My wife's grandfather again, the same grandfather who irritated the family so with his incessant chatter of joining Jesus in heaven had another especially irritating characteristic. He acted on his expectations, as if the kingdom were already here. He was utterly unconcerned for the things of this world. The family gave him a gold watch for his birthday. He promptly gave it away to a beggar on the streets-said nobody needed a watch in heaven. They sent him money every month to supplement his pitiful little church pension. He sent it to the missionaries. They bought him a new felt hat for Christmas. First Sunday he wore it to church he sat on it all the way home in the car. When reminded of how much the hat cost and chastised for his carelessness, Granddaddy simply shrugged and allowed as how nobody would know the difference in a hundred years-and, besides, who needs a hat in heaven-which really did not help much at the moment, though I think the family understands better now.

Our behavior is inevitably shaped by the one for whom we wait, for there is a sense in which even as we live out our days in the interim, we already possess and are possessed by the one for whom we wait.

Karen, a student at Union Theological Seminary, was living and studying in New York City while her newly lawyered husband had gone to work for a law firm in Harrisburg. They saw each other only on weekends. In homiletics class, Karen described what her Fridays were like when John came into Pennsylvania Station on the train in time for supper. "I usually get up early on Friday to clean the apartment before coming up here to school," she said. "Then, after classes, I make a kind of safari down Broadway. I stop for groceries, pick up a bottle of wine, stop at a favorite flower stall for fresh flowers, and when I get home, I have just enough time to get myself and supper ready.
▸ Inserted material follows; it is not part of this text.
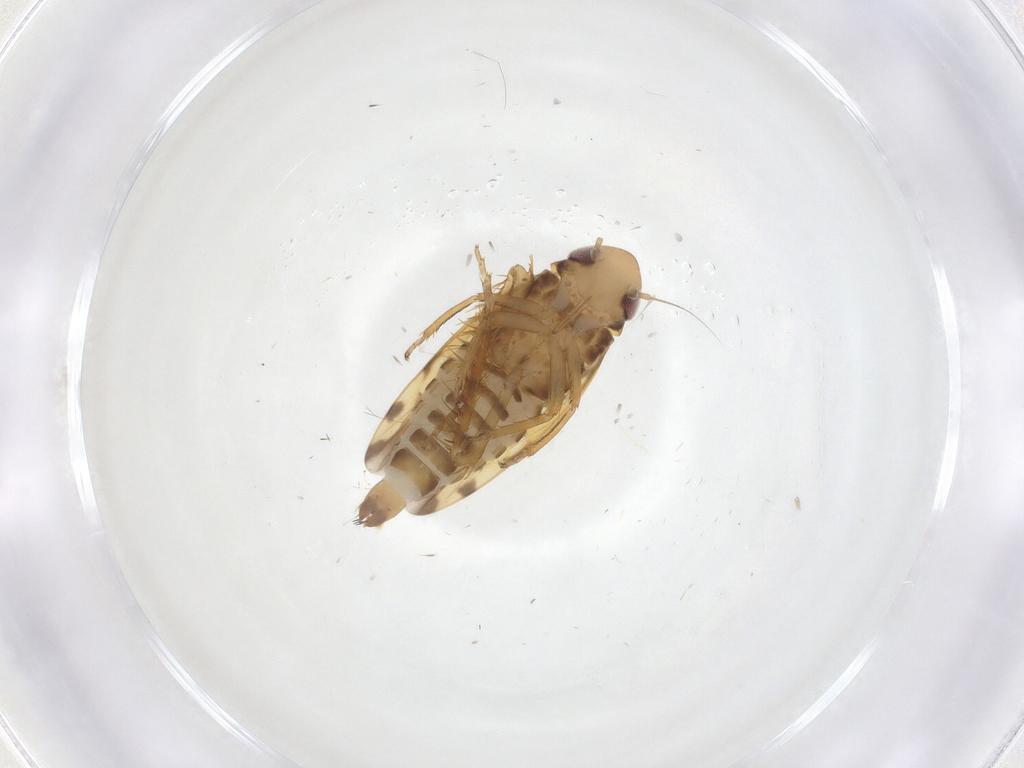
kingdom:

Then John comes." Only Karen went on to add, "The funny thing about it is that from morning until he arrives, I have this strange feeling that he is already with me...not really...but really.

In Advent the one for whom we wait is already here shaping and giving substance and hope to our lives. Not really..but really.

Let us pray.

We confess, O God, we are not very good at waiting. Yet your eternal message to us is to wait and to watch and to hope with anticipation. Teach us anew this Advent the wisdom of waiting, of trusting that those who wait already possess in part that for which we wait. And so, O God, even as we wait for your appearance among us, open our awareness to your already presence among us in the person of other people, in the poetry and the music of these days, and the Christmas stories, in your quiet unseen spirit that dwells constantly in our midst, seeking to break through our panic with your peace, trying to convince us that the true joy of the season is found ultimately in our faith and in the lives of those with whom we share it. So inspire us, we pray, by your spirit this season to sense anew in the signs and the sounds of this Christmas celebration your special word of hope and anticipation for our world. Through Christ our Lord. Amen.